Istnieje wygodniejszy sposób oznaczania miejsc podczas takich badań. Aby z niego skorzystać, oprócz GPS-a, potrzebny jest cyfrowy aparat fotograficzny. Sposób ten wykorzystywany jest głównie przez fotografów-podróżników, jednak podczas badań powierzchniowych i prospekcji prowadzonych przez archeologów, sprawdza się równie dobrze. Nie trzeba zapisywać współrzędnych każdego interesującego nas miejsca. Wystarczy mieć włączony GPS i zrobić zdjęcie. Szczególnie ułatwia to pracę archeologa lotniczego, który często nie ma czasu na jednoczesne wykonywanie zdjęć i zapisywanie ich lokalizacji w odbiorniku GPS.

Każde zdjęcie cyfrowe ma zapisane w sobie informacje m.in. o czasie i sposobie jego wykonania. Dane te wprowadzane są do pliku w momencie wykonania zdjęcia. Producenci aparatów stworzyli jeden kompatybilny format zapisu tych informacji – EXIF. W tym standardzie przewidziano również miejsce na koordynaty geograficzne.

Dotychczas niestety niewiele aparatów fotograficznych ma wbudowany odbiornik GPS, dlatego, w celu wprowadzenia danych geograficznych, potrzebne jest odpowiednie oprogramowanie i dodatkowy odbiornik GPS. Urządzenie powinno mieć możliwość zapisywania tzw. śladu. Proces nadania zdjęciom lokalizacji nazywany jest geotagowaniem.

Do jego przeprowadzania niezbędne jest zsynchronizowanie czasu i daty z odbiornika GPS z aparatem cyfrowym. Należy zrobić to przed wyjściem na badania. Czas powinien być dopasowany do zegara GPS z sekundową dokładnością. Jest to jedyna czynność jaką trzeba wykonać przed wyjazdem w teren.

Podczas pracy GPS powinien być uruchomiony z funkcją zapisywania śladu. Większość odbiorników ma możliwość ustawienia, czy ślad będzie się zapisywał co określony przedział czasu, czy w zależności od odległości. Im dokładniej zostaną ustawione parametry, tym bardziej precyzyjna będzie lokalizacja wykonanych zdjęć. Po wybraniu ustawień można przemierzać badany teren, wykonując zdjęcia wszędzie tam, gdzie zapisana ma być lokalizacja. Należy pamiętać o tym, aby GPS nie był schowany zbyt głęboko w plecaku oraz okresowo sprawdzać, czy nawiązał łączność z satelitami. W terenie zadrzewionym lub górzystym może być to utrudnione i wymagać więcej czasu.
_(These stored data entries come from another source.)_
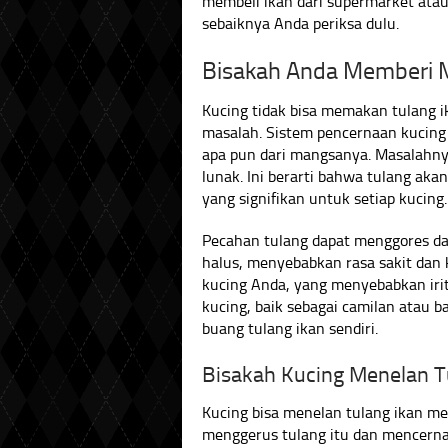
membeli ikan dari supermarket atau 
sebaiknya Anda periksa dulu.
Bisakah Anda Memberi M
Kucing tidak bisa memakan tulang i
masalah. Sistem pencernaan kucing
apa pun dari mangsanya. Masalahnya
lunak. Ini berarti bahwa tulang aka
yang signifikan untuk setiap kucing.
Pecahan tulang dapat menggores d
halus, menyebabkan rasa sakit dan k
kucing Anda, yang menyebabkan irit
kucing, baik sebagai camilan atau b
buang tulang ikan sendiri.
Bisakah Kucing Menelan T
Kucing bisa menelan tulang ikan me
menggerus tulang itu dan mencernany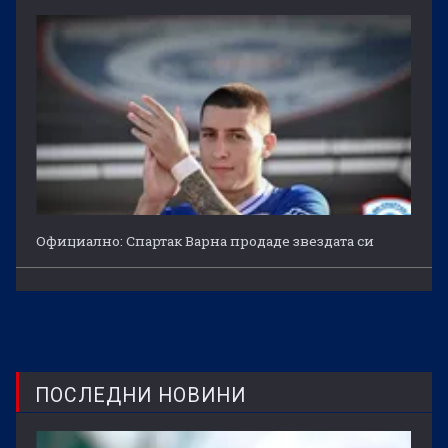
Официално: Спартак Варна продаде звездата си
ПОСЛЕДНИ НОВИНИ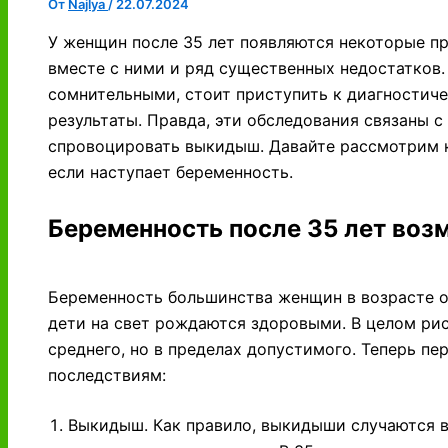
От
Najlya
/
22.07.2024
У женщин после 35 лет появляются некоторые п
вместе с ними и ряд существенных недостатков.
сомнительными, стоит приступить к диагностич
результаты. Правда, эти обследования связаны 
спровоцировать выкидыш. Давайте рассмотрим к
если наступает беременность.
Беременность после 35 лет во
Беременность большинства женщин в возрасте от
дети на свет рождаются здоровыми. В целом ри
среднего, но в пределах допустимого. Теперь 
последствиям:
Выкидыш. Как правило, выкидыши случаются в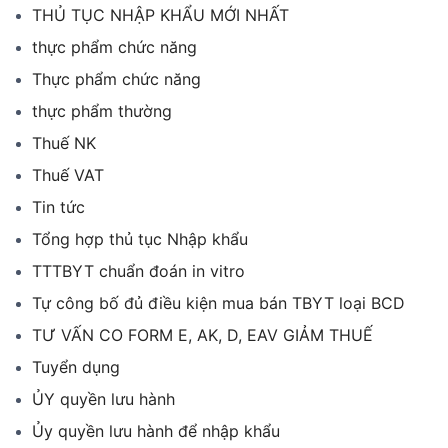
THỦ TỤC NHẬP KHẨU MỚI NHẤT
thực phẩm chức năng
Thực phẩm chức năng
thực phẩm thường
Thuế NK
Thuế VAT
Tin tức
Tổng hợp thủ tục Nhập khẩu
TTTBYT chuẩn đoán in vitro
Tự công bố đủ điều kiện mua bán TBYT loại BCD
TƯ VẤN CO FORM E, AK, D, EAV GIẢM THUẾ
Tuyển dụng
ỦY quyền lưu hành
Ủy quyền lưu hành để nhập khẩu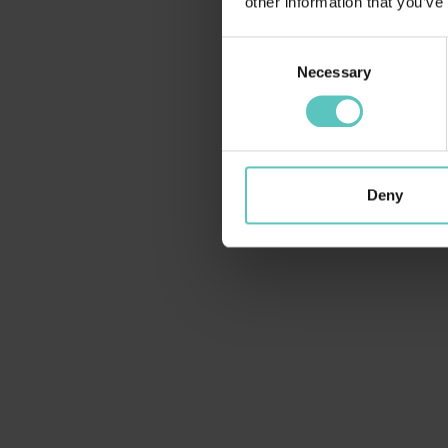
other information that you’ve
sempli
Consent
Necessary
Selection
l
Deny
LBL_TITLE_ATTIVITA_ASSO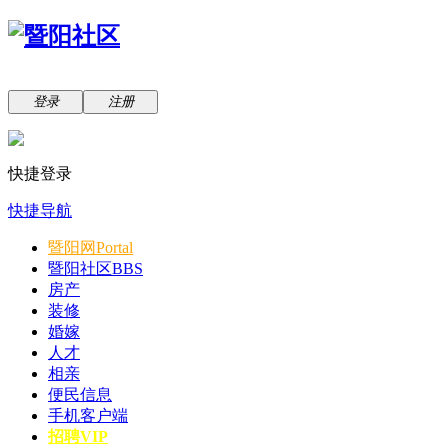
登录
注册
快捷登录
快捷导航
暨阳网
Portal
暨阳社区
BBS
房产
装修
婚嫁
人才
相亲
便民信息
手机客户端
招聘VIP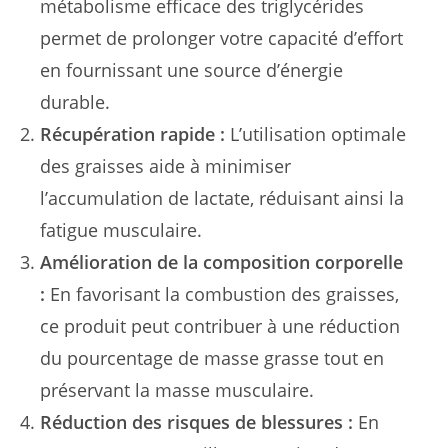
métabolisme efficace des triglycérides
permet de prolonger votre capacité d’effort
en fournissant une source d’énergie
durable.
Récupération rapide :
L’utilisation optimale
des graisses aide à minimiser
l’accumulation de lactate, réduisant ainsi la
fatigue musculaire.
Amélioration de la composition corporelle
:
En favorisant la combustion des graisses,
ce produit peut contribuer à une réduction
du pourcentage de masse grasse tout en
préservant la masse musculaire.
Réduction des risques de blessures :
En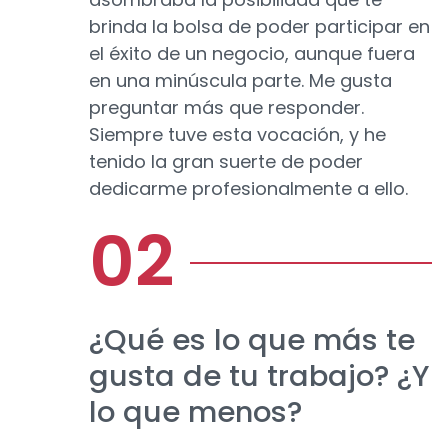
brinda la bolsa de poder participar en
el éxito de un negocio, aunque fuera
en una minúscula parte. Me gusta
preguntar más que responder.
Siempre tuve esta vocación, y he
tenido la gran suerte de poder
dedicarme profesionalmente a ello.
¿Qué es lo que más te
gusta de tu trabajo? ¿Y
lo que menos?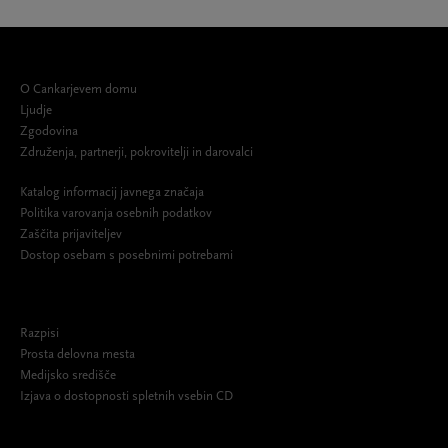
O Cankarjevem domu
Ljudje
Zgodovina
Združenja, partnerji, pokrovitelji in darovalci
Katalog informacij javnega značaja
Politika varovanja osebnih podatkov
Zaščita prijaviteljev
Dostop osebam s posebnimi potrebami
Razpisi
Prosta delovna mesta
Medijsko središče
Izjava o dostopnosti spletnih vsebin CD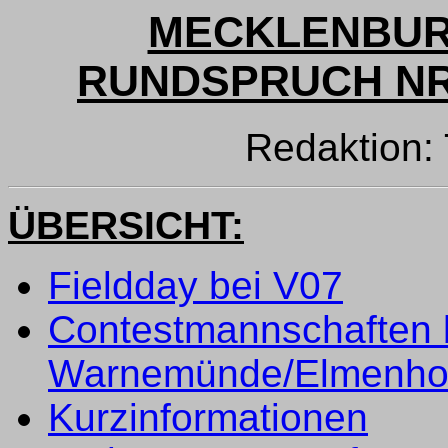
MECKLENBUR
RUNDSPRUCH NR. 
Redaktion
ÜBERSICHT:
Fieldday bei V07
Contestmannschaften 
Warnemünde/Elmenho
Kurzinformationen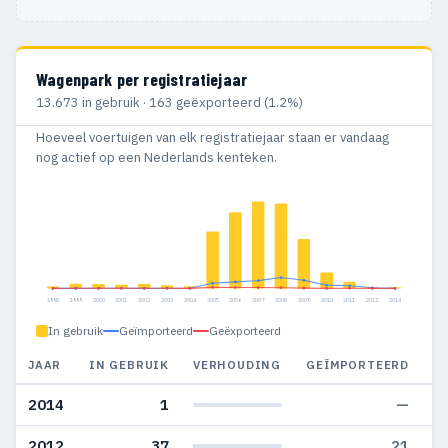
Wagenpark per registratiejaar
13.673 in gebruik · 163 geëxporteerd (1.2%)
Hoeveel voertuigen van elk registratiejaar staan er vandaag
nog actief op een Nederlands kenteken.
1998
1999
2000
2001
2002
2003
2004
2005
2006
2007
2008
2009
2010
2011
2012
2014
In gebruik
Geïmporteerd
Geëxporteerd
JAAR
IN GEBRUIK
VERHOUDING
GEÏMPORTEERD
G
2014
1
—
2012
37
21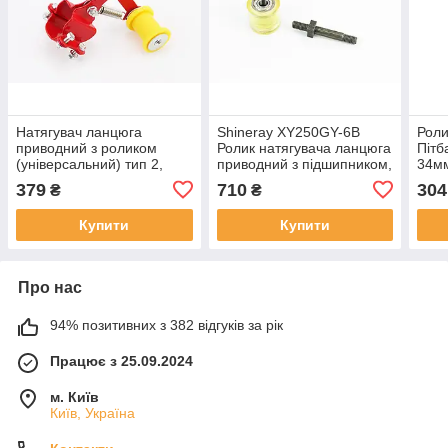
Натягувач ланцюга
Shineray XY250GY-6B
Роли
приводний з роликом
Ролик натягувача ланцюга
Пітб
(універсальний) тип 2,
приводний з підшипником,
34м
червоний, ЗЧ-МОТО, SV-
(силікон) D-30мм, ЗЧ-
379
710
304
₴
₴
337684
МОТО, SV-351724
Купити
Купити
Про нас
94% позитивних з 382 відгуків за рік
Працює з 25.09.2024
м. Київ
Київ, Україна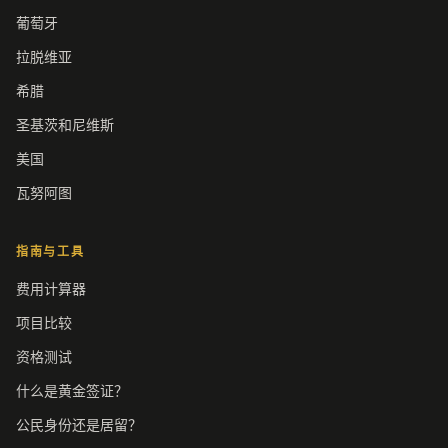
葡萄牙
拉脱维亚
希腊
圣基茨和尼维斯
美国
瓦努阿图
指南与工具
费用计算器
项目比较
资格测试
什么是黄金签证？
公民身份还是居留？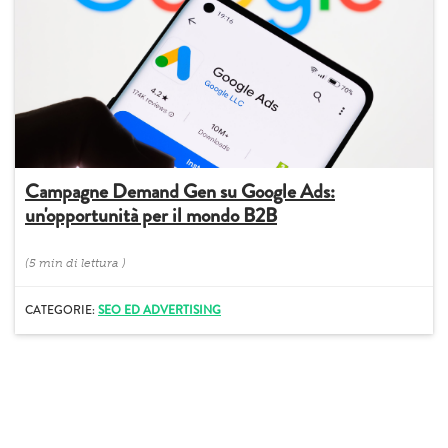
Campagne Demand Gen su Google Ads:
un'opportunità per il mondo B2B
(
5 min
di lettura
)
CATEGORIE:
SEO ED ADVERTISING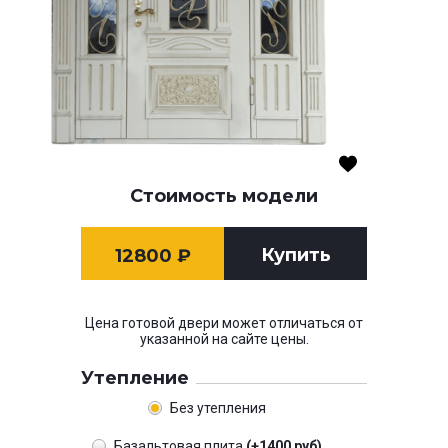
Стоимость модели
Купить
12800
₽
Цена готовой двери может отличаться от
указанной на сайте цены.
Утепление
Без утепления
Базальтовая плита
(+1400 руб)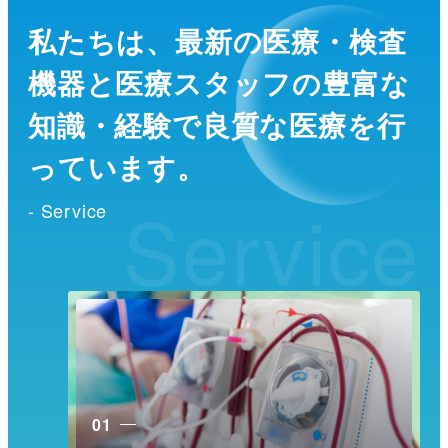
私たちは、最新の医療・検査
機器と医療スタッフの
豊富な
知識・経験で良質な医療を行
っています。
Service
- Service
01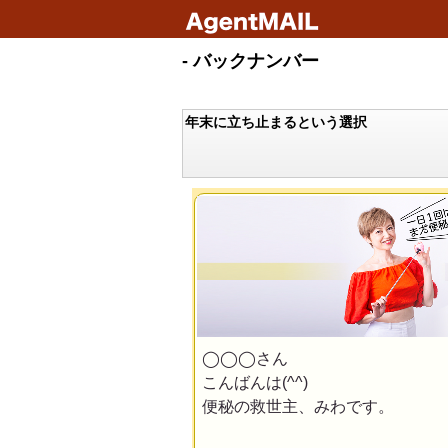
- バックナンバー
年末に立ち止まるという選択
◯◯◯さん
こんばんは(^^)
便秘の救世主、みわです。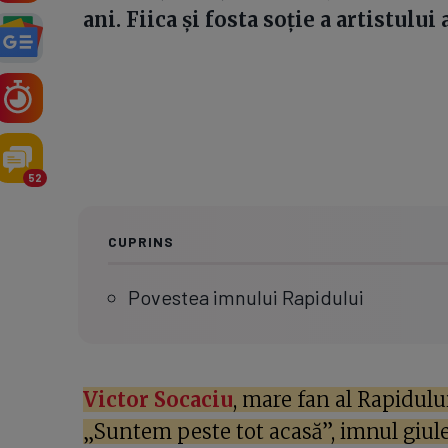
ani. Fiica și fosta soție a artistulu
52
CUPRINS
Povestea imnului Rapidului
Victor Socaciu
, mare fan al Rapidului,
„Suntem peste tot acasă”, imnul giule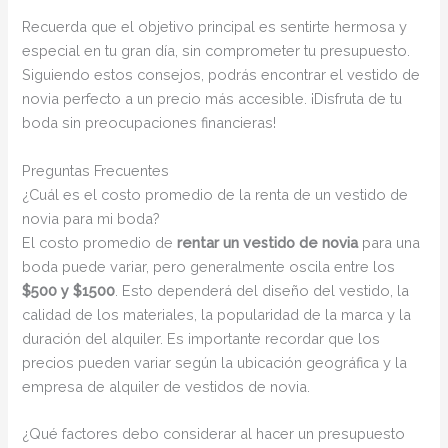
Recuerda que el objetivo principal es sentirte hermosa y
especial en tu gran día, sin comprometer tu presupuesto.
Siguiendo estos consejos, podrás encontrar el vestido de
novia perfecto a un precio más accesible. ¡Disfruta de tu
boda sin preocupaciones financieras!
Preguntas Frecuentes
¿Cuál es el costo promedio de la renta de un vestido de
novia para mi boda?
El costo promedio de
rentar un vestido de novia
para una
boda puede variar, pero generalmente oscila entre los
$500 y $1500
. Esto dependerá del diseño del vestido, la
calidad de los materiales, la popularidad de la marca y la
duración del alquiler. Es importante recordar que los
precios pueden variar según la ubicación geográfica y la
empresa de alquiler de vestidos de novia.
¿Qué factores debo considerar al hacer un presupuesto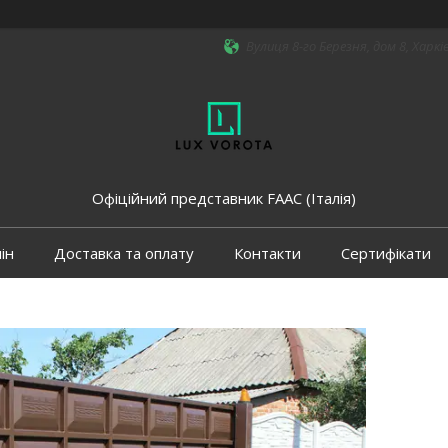
Вулиця 8-го Березня, дом 8, Харкі
Офіційний представник FAAC (Італія)
ін
Доставка та оплату
Контакти
Сертифікати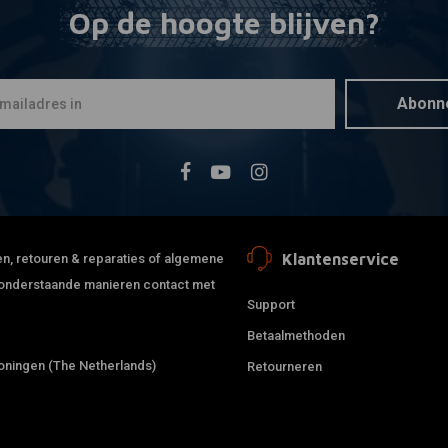
Op de hoogte blijven?
Achterspat
Toevoegen
Sportster 
€113,39
Abonn
Klantenservice
jden, retouren & reparaties of algemene
de onderstaande manieren contact met
Support
Betaalmethoden
ningen (The Netherlands)
Retourneren
BARNETT
Toevoegen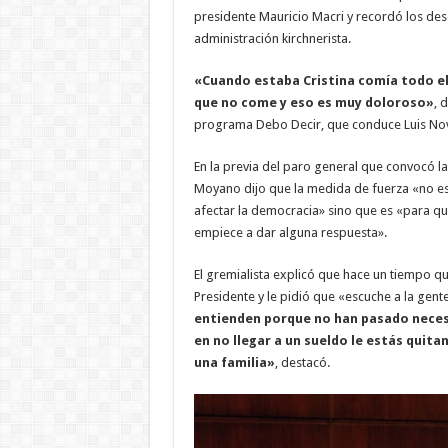
presidente Mauricio Macri y recordó los des
administración kirchnerista.
«Cuando estaba Cristina comía todo e
que no come y eso es muy doloroso»
, 
programa Debo Decir, que conduce Luis Nov
En la previa del paro general que convocó la
Moyano dijo que la medida de fuerza «no e
afectar la democracia» sino que es «para qu
empiece a dar alguna respuesta».
El gremialista explicó que hace un tiempo qu
Presidente y le pidió que «escuche a la gent
entienden porque no han pasado nece
en no llegar a un sueldo le estás quita
una familia»
, destacó.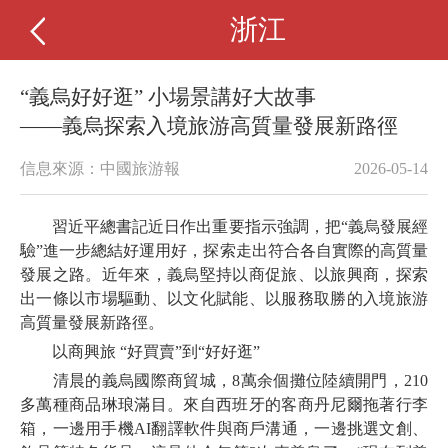
浙江
“義烏好好逛” 小場景講好大故事
——義烏探索入境旅游高質量發展新路徑
信息來源：中國旅游報
2026-05-14
習近平總書記近日作出重要指示強調，把“義烏發展經
驗”進一步總結好運用好，探索走出符合各自實際的高質量
發展之路。近年來，義烏堅持以商促旅、以旅興商，探索
出一條以市場驅動、以文化賦能、以服務取勝的入境旅游
高質量發展新路徑。
以商興旅 “好買賣”到“好好逛”
清晨的義烏國際商貿城，8萬余個攤位陸續開門，210
多萬種商品琳琅滿目。來自西班牙的客商丹尼爾拖著行李
箱，一邊用手機AI翻譯軟件與商戶溝通，一邊挑選文創、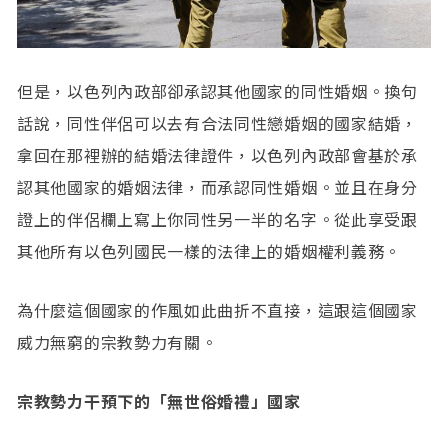
但是，以色列內政部卻承認其他國家的同性婚姻。換句
話說，同性伴侶可以去有合法同性戀婚姻的國家結婚，
拿回在那裡辦的結婚法律證件，以色列內政部會基於承
認其他國家的婚姻法律，而承認同性婚姻。並且在身分
證上的伴侶欄上寫上你同性另一半的名字。從此享受跟
其他所有以色列國民一樣的法律上的婚姻權利義務。
為什麼這個國家的作風如此曲折不直接，這跟這個國家
威力無窮的宗教勢力有關。
宗教勢力干預下的「無世俗婚禮」國家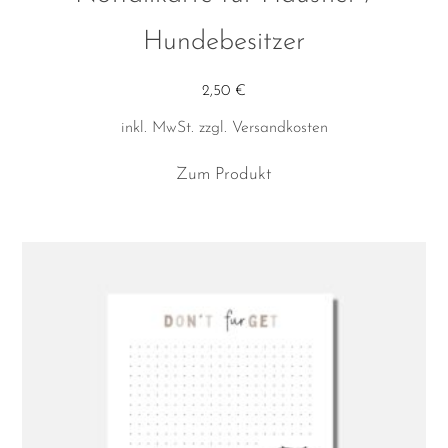
Hundebesitzer
2,50
€
inkl. MwSt.
zzgl.
Versandkosten
Dieses
Zum Produkt
Produkt
weist
mehrere
Varianten
auf.
Die
Optionen
können
auf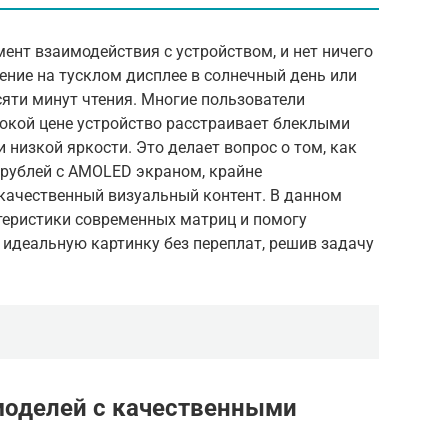
ент взаимодействия с устройством, и нет ничего
ение на тусклом дисплее в солнечный день или
сяти минут чтения. Многие пользователи
сокой цене устройство расстраивает блеклыми
низкой яркости. Это делает вопрос о том, как
рублей с AMOLED экраном, крайне
 качественный визуальный контент. В данном
теристики современных матриц и помогу
 идеальную картинку без переплат, решив задачу
моделей с качественными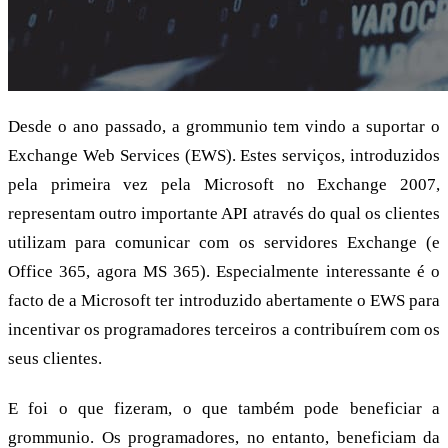
Desde o ano passado, a grommunio tem vindo a suportar o
Exchange Web Services (EWS). Estes serviços, introduzidos
pela primeira vez pela Microsoft no Exchange 2007,
representam outro importante API através do qual os clientes
utilizam para comunicar com os servidores Exchange (e
Office 365, agora MS 365). Especialmente interessante é o
facto de a Microsoft ter introduzido abertamente o EWS para
incentivar os programadores terceiros a contribuírem com os
seus clientes.
E foi o que fizeram, o que também pode beneficiar a
grommunio. Os programadores, no entanto, beneficiam da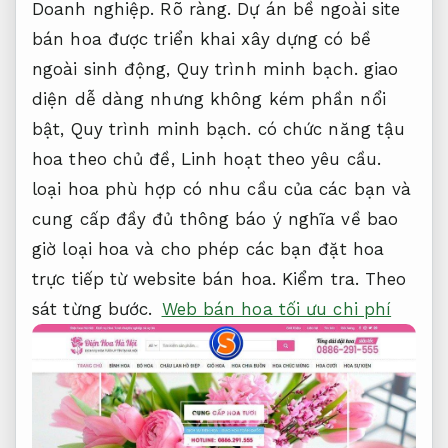
Doanh nghiệp.
Rõ ràng.
Dự án bề ngoài site
bán hoa được triển khai xây dựng có bề
ngoài sinh động,
Quy trình minh bạch.
giao
diện dễ dàng nhưng không kém phần nổi
bật,
Quy trình minh bạch.
có chức năng tậu
hoa theo chủ đề,
Linh hoạt theo yêu cầu.
loại hoa phù hợp có nhu cầu của các bạn và
cung cấp đầy đủ thông báo ý nghĩa về bao
giờ loại hoa và cho phép các bạn đặt hoa
trực tiếp từ website bán hoa.
Kiểm tra.
Theo
sát từng bước.
Web bán hoa tối ưu chi phí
Samouczek – Jak nadawać zdjęciom współrzędne geograficzne w programie Geosetter?

Efektem badań są zdjęcia i szlak zapisany w postaci pliku. Wszystkie te dane należy przegrać do komputera. Trasa zapisywana jest w formacie odpowiednim dla danego producenta GPS. W programie Geosetter obsługiwanych jest wiele urządzeń różnych producentów, niemniej jednak należy upewnić się, że nasz GPS jest z nim kompatybilny lub użyć innego oprogramowania do geotagowania. Geosetter został wybrany, ponieważ jest programem darmowym i oferuje większość potrzebnych funkcji. Ma możliwość nadawania lokalizacji nawet plikom graficznym w formacie RAW.

Dzięki skoordynowaniu czasu i daty w aparacie i GPS-ie, program jest w stanie dopasować każde ze zdjęć do danej lokalizacji. Pliki z zapisanymi koordynatami można zapisać jako nowe wersje lub nadpisać na oryginały. Geosetter przejrzyście prezentuje wykonaną trasę i lokalizację wykonania każdego zdjęcia na mapie Google Maps.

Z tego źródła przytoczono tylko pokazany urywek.